I think there is some merit on the youngsters not being able to fish these waters....and don't agree with special regs, allowing the little ones to fish flies only with any gear...It would create a policeing nightmare...

Just my .02

Marc


----------



## beer and nuts (Jan 2, 2001)

Even though most will NEVER admit it, the fly fisherman likes these stretches of river that way--NO KIDS! Its an elite group with an elite way of thinking. Same group that has tried to outlaw the canoe business in certain sections of river from all out bans to time constraints of when YOU can be on the river in an aluminum canoe. Now granted not all fly fisherman think this way and some out there do actually take their kids fishing but its few and far between, the proof is in the waders!


----------



## Molson (Apr 18, 2003)

I guess some are overboard with it. And I guess I'm one of the few, my daughters flip a fly just fine. And ... btw ... we fish a part of that system where any method is legal and have a great time. Come join us in June and bring your garden hackle.


----------



## The Junkie (Feb 23, 2004)

This thread should be moved.


----------



## unregistered55 (Mar 12, 2000)

I've taken my kids flyfishing tons of time all over the Ausable area - N. Branch - Mainstream & South Branch as well as other streams. People I've met with them have always been cool about it. Even offered advice & given flies to my kids thats been my experience. My daughter is 11 now and has been going out with me for several ears as my son did when he was younger and loves it. We bait fish too.

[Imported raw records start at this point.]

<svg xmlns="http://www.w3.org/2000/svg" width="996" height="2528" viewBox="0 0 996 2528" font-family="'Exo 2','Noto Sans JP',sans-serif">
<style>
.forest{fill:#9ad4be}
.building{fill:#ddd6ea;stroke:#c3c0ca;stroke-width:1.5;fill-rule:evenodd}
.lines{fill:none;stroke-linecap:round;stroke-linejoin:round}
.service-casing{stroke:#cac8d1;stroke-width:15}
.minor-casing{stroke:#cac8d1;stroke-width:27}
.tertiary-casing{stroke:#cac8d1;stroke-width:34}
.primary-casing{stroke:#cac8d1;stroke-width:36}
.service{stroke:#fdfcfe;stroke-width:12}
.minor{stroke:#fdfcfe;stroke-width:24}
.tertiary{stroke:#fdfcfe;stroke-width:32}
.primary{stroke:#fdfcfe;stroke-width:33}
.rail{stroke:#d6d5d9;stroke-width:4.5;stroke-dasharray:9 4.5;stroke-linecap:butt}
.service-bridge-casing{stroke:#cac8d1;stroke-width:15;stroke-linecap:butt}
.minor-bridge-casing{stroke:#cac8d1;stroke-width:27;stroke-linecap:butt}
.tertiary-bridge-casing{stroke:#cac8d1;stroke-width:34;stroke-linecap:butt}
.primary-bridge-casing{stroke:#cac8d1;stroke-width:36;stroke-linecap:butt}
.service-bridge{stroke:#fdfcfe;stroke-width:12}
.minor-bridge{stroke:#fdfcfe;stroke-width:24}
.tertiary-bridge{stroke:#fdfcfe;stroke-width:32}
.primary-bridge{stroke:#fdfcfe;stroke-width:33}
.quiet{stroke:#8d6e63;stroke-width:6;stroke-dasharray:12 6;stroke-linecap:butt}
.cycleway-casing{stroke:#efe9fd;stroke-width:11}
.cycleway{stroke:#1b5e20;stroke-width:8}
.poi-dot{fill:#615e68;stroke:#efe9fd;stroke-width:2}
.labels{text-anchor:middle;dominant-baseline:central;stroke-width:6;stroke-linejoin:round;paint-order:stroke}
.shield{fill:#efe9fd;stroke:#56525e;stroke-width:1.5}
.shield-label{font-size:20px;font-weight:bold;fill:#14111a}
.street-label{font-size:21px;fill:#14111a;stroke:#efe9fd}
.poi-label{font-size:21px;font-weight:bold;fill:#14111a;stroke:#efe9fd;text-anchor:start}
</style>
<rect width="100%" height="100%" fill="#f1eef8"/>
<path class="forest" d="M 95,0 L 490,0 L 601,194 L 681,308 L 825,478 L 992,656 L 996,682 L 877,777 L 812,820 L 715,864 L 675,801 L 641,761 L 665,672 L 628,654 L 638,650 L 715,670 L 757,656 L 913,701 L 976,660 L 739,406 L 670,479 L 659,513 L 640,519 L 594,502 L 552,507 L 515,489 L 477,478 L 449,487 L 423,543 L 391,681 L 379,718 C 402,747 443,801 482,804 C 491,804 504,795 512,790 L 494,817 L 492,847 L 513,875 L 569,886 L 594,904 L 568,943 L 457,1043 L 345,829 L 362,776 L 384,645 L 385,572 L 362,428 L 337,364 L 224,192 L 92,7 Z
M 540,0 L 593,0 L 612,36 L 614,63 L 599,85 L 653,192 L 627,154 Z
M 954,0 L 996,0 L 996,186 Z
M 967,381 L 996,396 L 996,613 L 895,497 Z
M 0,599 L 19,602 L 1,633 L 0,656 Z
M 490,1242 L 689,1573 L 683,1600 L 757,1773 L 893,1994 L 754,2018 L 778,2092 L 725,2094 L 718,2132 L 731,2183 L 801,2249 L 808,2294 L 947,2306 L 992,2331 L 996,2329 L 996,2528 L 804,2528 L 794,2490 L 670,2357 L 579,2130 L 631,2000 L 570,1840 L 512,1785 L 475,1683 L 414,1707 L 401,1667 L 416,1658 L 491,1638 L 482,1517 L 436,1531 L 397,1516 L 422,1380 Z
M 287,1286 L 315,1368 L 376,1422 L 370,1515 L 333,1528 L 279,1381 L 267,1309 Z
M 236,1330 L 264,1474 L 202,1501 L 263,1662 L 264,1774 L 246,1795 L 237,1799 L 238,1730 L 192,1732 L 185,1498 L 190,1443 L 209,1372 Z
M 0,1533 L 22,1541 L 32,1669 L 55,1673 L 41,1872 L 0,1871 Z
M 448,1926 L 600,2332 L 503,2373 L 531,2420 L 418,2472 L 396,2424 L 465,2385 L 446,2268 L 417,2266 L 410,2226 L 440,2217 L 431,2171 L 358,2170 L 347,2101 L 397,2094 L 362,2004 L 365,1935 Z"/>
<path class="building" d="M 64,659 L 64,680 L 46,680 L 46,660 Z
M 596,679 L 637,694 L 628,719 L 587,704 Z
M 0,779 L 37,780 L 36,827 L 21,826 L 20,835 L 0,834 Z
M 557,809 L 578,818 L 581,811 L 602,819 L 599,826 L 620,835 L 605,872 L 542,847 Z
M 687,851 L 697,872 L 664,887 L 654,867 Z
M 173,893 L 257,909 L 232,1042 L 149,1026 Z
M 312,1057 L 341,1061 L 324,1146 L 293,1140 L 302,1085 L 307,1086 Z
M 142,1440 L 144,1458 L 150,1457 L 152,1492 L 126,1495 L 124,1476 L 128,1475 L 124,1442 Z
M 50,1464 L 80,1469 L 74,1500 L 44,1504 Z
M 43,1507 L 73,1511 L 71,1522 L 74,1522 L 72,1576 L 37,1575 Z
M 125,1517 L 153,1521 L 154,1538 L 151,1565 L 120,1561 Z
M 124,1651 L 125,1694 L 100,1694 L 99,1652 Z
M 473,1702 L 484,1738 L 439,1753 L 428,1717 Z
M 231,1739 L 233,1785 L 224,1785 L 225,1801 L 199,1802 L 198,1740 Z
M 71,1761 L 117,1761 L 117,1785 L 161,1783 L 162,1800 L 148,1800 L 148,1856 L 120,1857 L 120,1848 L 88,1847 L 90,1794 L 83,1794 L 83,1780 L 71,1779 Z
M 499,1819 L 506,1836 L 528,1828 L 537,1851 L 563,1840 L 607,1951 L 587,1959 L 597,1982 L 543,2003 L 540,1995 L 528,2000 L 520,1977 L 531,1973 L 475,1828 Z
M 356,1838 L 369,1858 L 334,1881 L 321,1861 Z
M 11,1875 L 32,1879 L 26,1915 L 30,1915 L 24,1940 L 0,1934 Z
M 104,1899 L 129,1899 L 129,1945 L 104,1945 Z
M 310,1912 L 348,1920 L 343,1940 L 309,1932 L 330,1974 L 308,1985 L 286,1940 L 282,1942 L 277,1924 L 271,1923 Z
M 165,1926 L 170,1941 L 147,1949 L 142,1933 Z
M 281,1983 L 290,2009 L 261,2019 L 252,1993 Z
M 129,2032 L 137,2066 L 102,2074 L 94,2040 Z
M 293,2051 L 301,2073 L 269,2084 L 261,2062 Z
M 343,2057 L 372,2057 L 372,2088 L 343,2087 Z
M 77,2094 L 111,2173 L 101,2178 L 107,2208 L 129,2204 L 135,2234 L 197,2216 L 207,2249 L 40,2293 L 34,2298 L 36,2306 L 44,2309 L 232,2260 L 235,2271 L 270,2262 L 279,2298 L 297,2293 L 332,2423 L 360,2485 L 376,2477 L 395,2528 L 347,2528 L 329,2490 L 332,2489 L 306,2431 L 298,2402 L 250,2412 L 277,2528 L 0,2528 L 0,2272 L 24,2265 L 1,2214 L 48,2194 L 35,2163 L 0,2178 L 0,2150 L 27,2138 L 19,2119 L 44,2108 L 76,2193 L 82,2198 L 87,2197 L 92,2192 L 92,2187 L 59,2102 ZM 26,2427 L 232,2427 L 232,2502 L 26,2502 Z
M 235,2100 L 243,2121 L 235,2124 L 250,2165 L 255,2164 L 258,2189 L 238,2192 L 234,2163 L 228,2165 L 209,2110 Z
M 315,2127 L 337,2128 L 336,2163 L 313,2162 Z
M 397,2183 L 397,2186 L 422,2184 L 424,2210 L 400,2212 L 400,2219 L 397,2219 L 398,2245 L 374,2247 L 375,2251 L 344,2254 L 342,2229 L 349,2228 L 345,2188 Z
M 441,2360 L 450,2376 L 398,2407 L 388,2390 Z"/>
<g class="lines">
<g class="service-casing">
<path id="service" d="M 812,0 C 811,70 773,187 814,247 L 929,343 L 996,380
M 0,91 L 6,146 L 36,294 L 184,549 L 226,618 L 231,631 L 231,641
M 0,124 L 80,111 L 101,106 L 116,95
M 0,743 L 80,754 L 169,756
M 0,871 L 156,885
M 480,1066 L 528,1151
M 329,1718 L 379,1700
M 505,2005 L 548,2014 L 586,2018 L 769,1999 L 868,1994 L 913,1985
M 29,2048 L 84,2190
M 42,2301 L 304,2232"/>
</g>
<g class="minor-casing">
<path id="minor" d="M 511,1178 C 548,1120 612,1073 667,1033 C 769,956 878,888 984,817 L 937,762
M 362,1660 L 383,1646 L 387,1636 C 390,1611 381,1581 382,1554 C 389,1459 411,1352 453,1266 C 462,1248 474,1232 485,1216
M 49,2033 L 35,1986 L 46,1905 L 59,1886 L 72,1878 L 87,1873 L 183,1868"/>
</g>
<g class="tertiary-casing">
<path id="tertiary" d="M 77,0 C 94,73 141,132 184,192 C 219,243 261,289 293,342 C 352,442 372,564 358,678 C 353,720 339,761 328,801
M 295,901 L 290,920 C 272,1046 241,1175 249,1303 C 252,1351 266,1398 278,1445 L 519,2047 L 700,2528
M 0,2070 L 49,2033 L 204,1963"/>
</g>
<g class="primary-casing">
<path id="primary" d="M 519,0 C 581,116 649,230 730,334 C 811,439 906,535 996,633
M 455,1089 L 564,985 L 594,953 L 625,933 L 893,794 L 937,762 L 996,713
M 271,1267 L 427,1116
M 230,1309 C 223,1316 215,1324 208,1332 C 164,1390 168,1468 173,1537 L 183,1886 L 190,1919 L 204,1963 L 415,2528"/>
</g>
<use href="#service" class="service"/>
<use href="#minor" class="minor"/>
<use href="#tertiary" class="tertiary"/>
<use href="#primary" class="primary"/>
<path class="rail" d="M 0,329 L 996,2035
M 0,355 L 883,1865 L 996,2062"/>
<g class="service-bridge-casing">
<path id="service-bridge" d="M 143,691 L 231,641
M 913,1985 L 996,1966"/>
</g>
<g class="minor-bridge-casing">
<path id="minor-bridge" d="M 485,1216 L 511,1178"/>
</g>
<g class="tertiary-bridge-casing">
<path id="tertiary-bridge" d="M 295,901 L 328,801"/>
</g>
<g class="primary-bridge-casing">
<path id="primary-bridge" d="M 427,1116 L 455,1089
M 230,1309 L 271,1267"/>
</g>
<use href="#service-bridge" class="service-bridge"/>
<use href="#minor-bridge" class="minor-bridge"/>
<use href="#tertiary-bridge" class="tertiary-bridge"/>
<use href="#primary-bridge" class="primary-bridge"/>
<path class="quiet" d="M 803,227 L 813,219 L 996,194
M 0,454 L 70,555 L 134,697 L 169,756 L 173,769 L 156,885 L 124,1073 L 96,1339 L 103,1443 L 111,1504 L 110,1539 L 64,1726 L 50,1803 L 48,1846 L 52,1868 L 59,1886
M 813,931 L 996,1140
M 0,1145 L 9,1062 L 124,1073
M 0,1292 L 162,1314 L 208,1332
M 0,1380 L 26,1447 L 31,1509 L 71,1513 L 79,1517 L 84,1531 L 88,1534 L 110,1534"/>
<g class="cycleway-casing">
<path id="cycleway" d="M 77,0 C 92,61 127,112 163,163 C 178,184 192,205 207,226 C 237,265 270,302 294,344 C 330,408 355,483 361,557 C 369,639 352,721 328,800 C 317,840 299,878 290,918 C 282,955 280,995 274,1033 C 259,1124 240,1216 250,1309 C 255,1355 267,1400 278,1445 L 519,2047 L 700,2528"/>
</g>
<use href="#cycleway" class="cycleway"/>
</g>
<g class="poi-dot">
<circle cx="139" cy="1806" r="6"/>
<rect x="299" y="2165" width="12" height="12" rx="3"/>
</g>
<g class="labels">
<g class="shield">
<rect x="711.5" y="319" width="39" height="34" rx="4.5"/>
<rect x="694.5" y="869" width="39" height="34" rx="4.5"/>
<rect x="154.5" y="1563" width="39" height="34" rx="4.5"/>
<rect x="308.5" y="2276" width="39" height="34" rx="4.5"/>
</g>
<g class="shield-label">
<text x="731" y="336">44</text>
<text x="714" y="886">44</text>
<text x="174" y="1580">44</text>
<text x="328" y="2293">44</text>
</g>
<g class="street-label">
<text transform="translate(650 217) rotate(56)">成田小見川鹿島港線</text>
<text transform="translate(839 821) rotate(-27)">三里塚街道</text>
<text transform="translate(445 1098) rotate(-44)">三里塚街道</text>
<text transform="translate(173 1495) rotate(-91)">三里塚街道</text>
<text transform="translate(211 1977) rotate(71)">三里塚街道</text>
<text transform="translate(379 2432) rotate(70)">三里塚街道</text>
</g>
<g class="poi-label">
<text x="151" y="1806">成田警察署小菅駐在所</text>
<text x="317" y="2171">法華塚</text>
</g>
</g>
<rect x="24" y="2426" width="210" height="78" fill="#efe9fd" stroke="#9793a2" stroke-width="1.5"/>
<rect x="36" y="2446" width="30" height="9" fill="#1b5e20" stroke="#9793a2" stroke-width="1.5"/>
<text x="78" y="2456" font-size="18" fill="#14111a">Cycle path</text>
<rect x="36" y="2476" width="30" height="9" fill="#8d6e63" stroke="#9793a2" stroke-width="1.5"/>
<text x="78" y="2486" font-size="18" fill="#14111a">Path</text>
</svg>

Kingfisher if weren't worried about being outfished- why'd you post the thread????. Hmmm..... Thats it for me on this subject. Have a great season see ya's on another thread.


----------



## Kevin (Oct 4, 2000)

The purpose of the thread was for information.
It does not need to be moved; just everyone follow the rules.
Kidding is kidding, but do not get personal, and do not advocate breaking laws.
Thanks for your cooperation.


----------



## kingfisher2 (Mar 22, 2001)

As Amos indicated, the purpose of the thread was to gather information on a part of a river I was not familiar with. Interesting that I received two PM's with information on top of what I got here...thanks for the responses....

Marc


----------